La nazionalizzazione della rete autostradale, annunciata come scelta già fatta fino a qualche giorno fa («l’unica soluzione», Di Maio 27 agosto), diventa «il governo dovrà valutare la possibilità di individuare un soggetto a prevalente o totale partecipazione pubblica subentrante nel rapporto concessorio».

Subentrante, ma solo se arriverà quella revoca che la battaglia legale ingaggiata da Autostrade obbliga a considerare ormai una possibilità, non si sa ancora se e quanto onerosa. «Revisione, revoca, risoluzione», adesso il governo tiene tutto insieme e abbonda in termini che non sono sinonimi – ben si capisce come la revisione sia tutt’altra cosa dalla «caducazione» (parola che nel trascorrere dei giorni è sparito del tutto).

Persino la ricostruzione del ponte, per la quale è già avviata la costituzione di un’associazione di imprese con al centro Finmeccanica, sembra tornare al punto di partenza: «Il governo è impegnato a valutare ogni implicazione in merito all’opportunità di affidare la ricostruzione a un soggetto a prevalente o totale partecipazione pubblica riconoscendo comunque prioritariamente un obbligo di partecipazione agli oneri in capo alla società concessionaria». Vale a dire che se non si troverà il modo di non allungare troppo i tempi e non far pagare Autostrade senza per questo coinvolgerla, e al momento non è stato trovato, la società dei Benetton sarà necessariamente coinvolta.

TONINELLI, che Di Maio propose come ministro già quattro anni fa «non perché sia eccezionale ma perché la politica in fondo è una cosa semplice», finisce con il complicarsi da solo il pomeriggio.

Spiega di aver finalmente reso pubblici tutti gli allegati delle concessioni autostradali e di averlo fatto vincendo «pressioni interne ed esterne». Naturale che tutta l’opposizione, prima ancora di cominciare il dibattito, gliene chieda conto.
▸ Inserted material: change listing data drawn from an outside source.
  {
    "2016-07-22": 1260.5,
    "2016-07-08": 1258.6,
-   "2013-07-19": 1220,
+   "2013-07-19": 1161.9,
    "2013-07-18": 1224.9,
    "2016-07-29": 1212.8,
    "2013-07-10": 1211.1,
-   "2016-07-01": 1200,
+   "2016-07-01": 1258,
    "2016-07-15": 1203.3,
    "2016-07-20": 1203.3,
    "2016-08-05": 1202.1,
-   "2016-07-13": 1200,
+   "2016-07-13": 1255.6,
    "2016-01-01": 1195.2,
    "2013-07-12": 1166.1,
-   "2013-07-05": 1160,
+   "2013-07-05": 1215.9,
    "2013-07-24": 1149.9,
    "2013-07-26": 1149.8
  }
Anche ricordandogli che se ci sono state queste pressioni, in quanto pubblico ufficiale avrebbe il dovere di denunciarle. «Faccia i nomi, vada in procura», gli ripetono in coro. Il presidente della camera Fico non aiuta Toninelli: «Il ministro si assume la responsabilità di quello che ha detto». E così il ministro passa le tre ore del dibattito al cellulare per capire come replicare. Sceglie di non dire neanche una parola.
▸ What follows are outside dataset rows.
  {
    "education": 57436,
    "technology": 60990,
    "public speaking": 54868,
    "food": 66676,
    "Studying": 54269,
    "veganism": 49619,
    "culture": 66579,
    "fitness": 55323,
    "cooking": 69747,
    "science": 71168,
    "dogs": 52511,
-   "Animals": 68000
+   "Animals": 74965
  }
DI «PRESSIONI» aveva già parlato davanti alle commissioni il 27 agosto scorso. E quando allora gli era stato chiesto di essere più chiaro aveva detto che si riferiva alla diffida legale di Autostrade. Un fatto noto: la società dei Benetton non voleva fossero pubblicati i piani finanziari della convenzione. La diffida in realtà era arrivata al predecessore di Toninelli alla guida del Mit, Delrio, e a quella diffida Toninelli si è attenuto: la pubblicazione di tutto il materiale sul sito del ministero è arrivata solo dopo che Autostrade aveva fatto cadere nella sostanza la sua minaccia, pubblicando per prima tutti i documenti. Nella risoluzione non c’è alcun impegno preciso nemmeno per quanto riguarda gli interventi di emergenza.

ARRIVERÀ UN ALTRO DECRETO che terrà dentro gli interventi per il crollo del ponte Morandi e altre questioni più generali su tutte le infrastrutture (i controlli). Non sarà quella legge speciale per Genova chiesta dal presidente della regione e dal sindaco. Toninelli promette una casa per tutte le quasi 600 persone sfollate «entro 3 mesi» e «aiuti alle imprese per la delocalizzazione temporanea». Di Maio nel frattempo con un post su Facebook provava a rassicurare sia i terremotati di Ischia che gli sfollati di Genova che ieri hanno protestato durante il consiglio regionale: «Non si può lasciare la gente in balia dell’elemosina di Autostrade». Ma quello che si capisce al termine del dibattito in parlamento sul crollo del ponte Morandi è che adesso sono in balia delle divisioni politiche tra Lega e 5 Stelle.